**REQUEST:** Render every line of the records below as a JSON list of strings, one string per line, with blank lines left out.

———

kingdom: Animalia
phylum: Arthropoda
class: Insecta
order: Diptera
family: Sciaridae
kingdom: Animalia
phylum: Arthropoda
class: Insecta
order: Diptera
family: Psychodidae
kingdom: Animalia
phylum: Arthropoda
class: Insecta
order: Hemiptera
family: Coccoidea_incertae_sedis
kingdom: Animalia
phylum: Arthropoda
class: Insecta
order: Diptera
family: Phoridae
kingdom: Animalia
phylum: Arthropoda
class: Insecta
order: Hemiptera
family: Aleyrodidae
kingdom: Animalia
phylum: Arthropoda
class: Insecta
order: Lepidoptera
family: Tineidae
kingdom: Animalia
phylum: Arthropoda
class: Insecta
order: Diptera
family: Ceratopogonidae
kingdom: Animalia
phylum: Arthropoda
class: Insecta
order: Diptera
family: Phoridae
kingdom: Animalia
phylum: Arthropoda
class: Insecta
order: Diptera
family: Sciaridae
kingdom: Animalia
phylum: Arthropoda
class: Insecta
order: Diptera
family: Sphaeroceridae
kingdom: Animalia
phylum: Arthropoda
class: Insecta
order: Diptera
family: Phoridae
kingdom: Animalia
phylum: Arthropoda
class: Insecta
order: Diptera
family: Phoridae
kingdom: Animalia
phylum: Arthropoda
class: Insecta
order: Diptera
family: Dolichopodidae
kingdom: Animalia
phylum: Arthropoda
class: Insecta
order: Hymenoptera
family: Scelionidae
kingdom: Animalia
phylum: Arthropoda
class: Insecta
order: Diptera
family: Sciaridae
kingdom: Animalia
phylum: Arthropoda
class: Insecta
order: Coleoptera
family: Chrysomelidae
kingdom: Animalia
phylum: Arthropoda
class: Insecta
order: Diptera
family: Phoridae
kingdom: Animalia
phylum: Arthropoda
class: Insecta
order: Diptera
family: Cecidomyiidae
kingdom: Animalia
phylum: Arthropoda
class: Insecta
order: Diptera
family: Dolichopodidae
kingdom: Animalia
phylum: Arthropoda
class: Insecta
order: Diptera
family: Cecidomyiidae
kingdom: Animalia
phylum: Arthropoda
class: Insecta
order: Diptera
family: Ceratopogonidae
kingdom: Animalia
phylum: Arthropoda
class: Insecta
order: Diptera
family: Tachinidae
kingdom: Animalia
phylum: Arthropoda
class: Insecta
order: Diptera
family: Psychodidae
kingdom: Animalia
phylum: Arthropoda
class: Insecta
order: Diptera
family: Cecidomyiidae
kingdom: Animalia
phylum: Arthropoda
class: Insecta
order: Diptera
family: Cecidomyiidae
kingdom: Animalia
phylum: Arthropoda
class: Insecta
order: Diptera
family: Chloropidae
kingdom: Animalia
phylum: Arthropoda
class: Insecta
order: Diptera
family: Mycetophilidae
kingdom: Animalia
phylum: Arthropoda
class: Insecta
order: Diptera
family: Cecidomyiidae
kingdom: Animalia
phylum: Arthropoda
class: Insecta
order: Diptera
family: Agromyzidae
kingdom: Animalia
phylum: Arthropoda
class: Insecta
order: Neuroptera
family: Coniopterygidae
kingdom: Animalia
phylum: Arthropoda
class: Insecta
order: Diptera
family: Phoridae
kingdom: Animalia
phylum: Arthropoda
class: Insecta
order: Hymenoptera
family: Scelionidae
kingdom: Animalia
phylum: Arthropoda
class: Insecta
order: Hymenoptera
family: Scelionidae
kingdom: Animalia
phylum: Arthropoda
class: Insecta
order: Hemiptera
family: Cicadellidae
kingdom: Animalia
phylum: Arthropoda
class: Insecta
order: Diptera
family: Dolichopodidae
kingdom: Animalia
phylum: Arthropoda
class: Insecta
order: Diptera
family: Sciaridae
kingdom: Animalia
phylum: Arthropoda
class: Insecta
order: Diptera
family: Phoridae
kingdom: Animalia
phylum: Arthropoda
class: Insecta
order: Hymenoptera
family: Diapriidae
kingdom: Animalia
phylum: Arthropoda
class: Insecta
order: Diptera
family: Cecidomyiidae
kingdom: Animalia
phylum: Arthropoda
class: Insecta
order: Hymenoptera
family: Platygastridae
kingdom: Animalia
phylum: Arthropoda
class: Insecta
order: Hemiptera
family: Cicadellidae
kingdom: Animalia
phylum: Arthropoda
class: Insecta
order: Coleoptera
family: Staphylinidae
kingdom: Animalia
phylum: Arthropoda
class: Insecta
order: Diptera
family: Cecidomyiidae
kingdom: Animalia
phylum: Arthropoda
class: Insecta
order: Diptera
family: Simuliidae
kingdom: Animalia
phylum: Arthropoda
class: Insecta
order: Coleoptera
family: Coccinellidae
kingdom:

———

**SOLVED EXERCISE:**
[
  "kingdom: Animalia",
  "phylum: Arthropoda",
  "class: Insecta",
  "order: Diptera",
  "family: Sciaridae",
  "kingdom: Animalia",
  "phylum: Arthropoda",
  "class: Insecta",
  "order: Diptera",
  "family: Psychodidae",
  "kingdom: Animalia",
  "phylum: Arthropoda",
  "class: Insecta",
  "order: Hemiptera",
  "family: Coccoidea_incertae_sedis",
  "kingdom: Animalia",
  "phylum: Arthropoda",
  "class: Insecta",
  "order: Diptera",
  "family: Phoridae",
  "kingdom: Animalia",
  "phylum: Arthropoda",
  "class: Insecta",
  "order: Hemiptera",
  "family: Aleyrodidae",
  "kingdom: Animalia",
  "phylum: Arthropoda",
  "class: Insecta",
  "order: Lepidoptera",
  "family: Tineidae",
  "kingdom: Animalia",
  "phylum: Arthropoda",
  "class: Insecta",
  "order: Diptera",
  "family: Ceratopogonidae",
  "kingdom: Animalia",
  "phylum: Arthropoda",
  "class: Insecta",
  "order: Diptera",
  "family: Phoridae",
  "kingdom: Animalia",
  "phylum: Arthropoda",
  "class: Insecta",
  "order: Diptera",
  "family: Sciaridae",
  "kingdom: Animalia",
  "phylum: Arthropoda",
  "class: Insecta",
  "order: Diptera",
  "family: Sphaeroceridae",
  "kingdom: Animalia",
  "phylum: Arthropoda",
  "class: Insecta",
  "order: Diptera",
  "family: Phoridae",
  "kingdom: Animalia",
  "phylum: Arthropoda",
  "class: Insecta",
  "order: Diptera",
  "family: Phoridae",
  "kingdom: Animalia",
  "phylum: Arthropoda",
  "class: Insecta",
  "order: Diptera",
  "family: Dolichopodidae",
  "kingdom: Animalia",
  "phylum: Arthropoda",
  "class: Insecta",
  "order: Hymenoptera",
  "family: Scelionidae",
  "kingdom: Animalia",
  "phylum: Arthropoda",
  "class: Insecta",
  "order: Diptera",
  "family: Sciaridae",
  "kingdom: Animalia",
  "phylum: Arthropoda",
  "class: Insecta",
  "order: Coleoptera",
  "family: Chrysomelidae",
  "kingdom: Animalia",
  "phylum: Arthropoda",
  "class: Insecta",
  "order: Diptera",
  "family: Phoridae",
  "kingdom: Animalia",
  "phylum: Arthropoda",
  "class: Insecta",
  "order: Diptera",
  "family: Cecidomyiidae",
  "kingdom: Animalia",
  "phylum: Arthropoda",
  "class: Insecta",
  "order: Diptera",
  "family: Dolichopodidae",
  "kingdom: Animalia",
  "phylum: Arthropoda",
  "class: Insecta",
  "order: Diptera",
  "family: Cecidomyiidae",
  "kingdom: Animalia",
  "phylum: Arthropoda",
  "class: Insecta",
  "order: Diptera",
  "family: Ceratopogonidae",
  "kingdom: Animalia",
  "phylum: Arthropoda",
  "class: Insecta",
  "order: Diptera",
  "family: Tachinidae",
  "kingdom: Animalia",
  "phylum: Arthropoda",
  "class: Insecta",
  "order: Diptera",
  "family: Psychodidae",
  "kingdom: Animalia",
  "phylum: Arthropoda",
  "class: Insecta",
  "order: Diptera",
  "family: Cecidomyiidae",
  "kingdom: Animalia",
  "phylum: Arthropoda",
  "class: Insecta",
  "order: Diptera",
  "family: Cecidomyiidae",
  "kingdom: Animalia",
  "phylum: Arthropoda",
  "class: Insecta",
  "order: Diptera",
  "family: Chloropidae",
  "kingdom: Animalia",
  "phylum: Arthropoda",
  "class: Insecta",
  "order: Diptera",
  "family: Mycetophilidae",
  "kingdom: Animalia",
  "phylum: Arthropoda",
  "class: Insecta",
  "order: Diptera",
  "family: Cecidomyiidae",
  "kingdom: Animalia",
  "phylum: Arthropoda",
  "class: Insecta",
  "order: Diptera",
  "family: Agromyzidae",
  "kingdom: Animalia",
  "phylum: Arthropoda",
  "class: Insecta",
  "order: Neuroptera",
  "family: Coniopterygidae",
  "kingdom: Animalia",
  "phylum: Arthropoda",
  "class: Insecta",
  "order: Diptera",
  "family: Phoridae",
  "kingdom: Animalia",
  "phylum: Arthropoda",
  "class: Insecta",
  "order: Hymenoptera",
  "family: Scelionidae",
  "kingdom: Animalia",
  "phylum: Arthropoda",
  "class: Insecta",
  "order: Hymenoptera",
  "family: Scelionidae",
  "kingdom: Animalia",
  "phylum: Arthropoda",
  "class: Insecta",
  "order: Hemiptera",
  "family: Cicadellidae",
  "kingdom: Animalia",
  "phylum: Arthropoda",
  "class: Insecta",
  "order: Diptera",
  "family: Dolichopodidae",
  "kingdom: Animalia",
  "phylum: Arthropoda",
  "class: Insecta",
  "order: Diptera",
  "family: Sciaridae",
  "kingdom: Animalia",
  "phylum: Arthropoda",
  "class: Insecta",
  "order: Diptera",
  "family: Phoridae",
  "kingdom: Animalia",
  "phylum: Arthropoda",
  "class: Insecta",
  "order: Hymenoptera",
  "family: Diapriidae",
  "kingdom: Animalia",
  "phylum: Arthropoda",
  "class: Insecta",
  "order: Diptera",
  "family: Cecidomyiidae",
  "kingdom: Animalia",
  "phylum: Arthropoda",
  "class: Insecta",
  "order: Hymenoptera",
  "family: Platygastridae",
  "kingdom: Animalia",
  "phylum: Arthropoda",
  "class: Insecta",
  "order: Hemiptera",
  "family: Cicadellidae",
  "kingdom: Animalia",
  "phylum: Arthropoda",
  "class: Insecta",
  "order: Coleoptera",
  "family: Staphylinidae",
  "kingdom: Animalia",
  "phylum: Arthropoda",
  "class: Insecta",
  "order: Diptera",
  "family: Cecidomyiidae",
  "kingdom: Animalia",
  "phylum: Arthropoda",
  "class: Insecta",
  "order: Diptera",
  "family: Simuliidae",
  "kingdom: Animalia",
  "phylum: Arthropoda",
  "class: Insecta",
  "order: Coleoptera",
  "family: Coccinellidae",
  "kingdom:"
]